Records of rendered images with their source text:
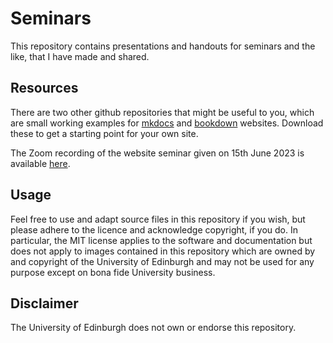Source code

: # Seminars

This repository contains presentations and handouts for seminars and the like, that I have made and shared. 

## Resources

There are two other github repositories that might be useful to you, which are small working examples for [mkdocs](https://github.com/NixImagery/SWE-mkdocs) and [bookdown](https://github.com/NixImagery/SWE-bookdown) websites. Download these to get a starting point for your own site.

The Zoom recording of the website seminar given on 15th June 2023 is available [here](https://ed-ac-uk.zoom.us/rec/share/5RDV5tOK8vM6_Hr2ED_DqCYaRTcBxUv_reATsQ9LjzhCSo_6reFto5wiBB5dyQ_v.UsnsfN5t6aaeFnza?startTime=1686823238000).

## Usage

Feel free to use and adapt source files in this repository if you wish, but please adhere to the licence and acknowledge copyright, if you do. In particular, the MIT license applies to the software and documentation but does not apply to images contained in this repository which are owned by and copyright of the University of Edinburgh and may not be used for any purpose except on bona fide University business.

## Disclaimer

The University of Edinburgh does not own or endorse this repository.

■ Directions for this task ■
Reproduce the source text of every record above word for word, leaving out the pictures.

■ Result of the task ■
Source code

: # Seminars

This repository contains presentations and handouts for seminars and the like, that I have made and shared. 

## Resources

There are two other github repositories that might be useful to you, which are small working examples for [mkdocs](https://github.com/NixImagery/SWE-mkdocs) and [bookdown](https://github.com/NixImagery/SWE-bookdown) websites. Download these to get a starting point for your own site.

The Zoom recording of the website seminar given on 15th June 2023 is available [here](https://ed-ac-uk.zoom.us/rec/share/5RDV5tOK8vM6_Hr2ED_DqCYaRTcBxUv_reATsQ9LjzhCSo_6reFto5wiBB5dyQ_v.UsnsfN5t6aaeFnza?startTime=1686823238000).

## Usage

Feel free to use and adapt source files in this repository if you wish, but please adhere to the licence and acknowledge copyright, if you do. In particular, the MIT license applies to the software and documentation but does not apply to images contained in this repository which are owned by and copyright of the University of Edinburgh and may not be used for any purpose except on bona fide University business.

## Disclaimer

The University of Edinburgh does not own or endorse this repository.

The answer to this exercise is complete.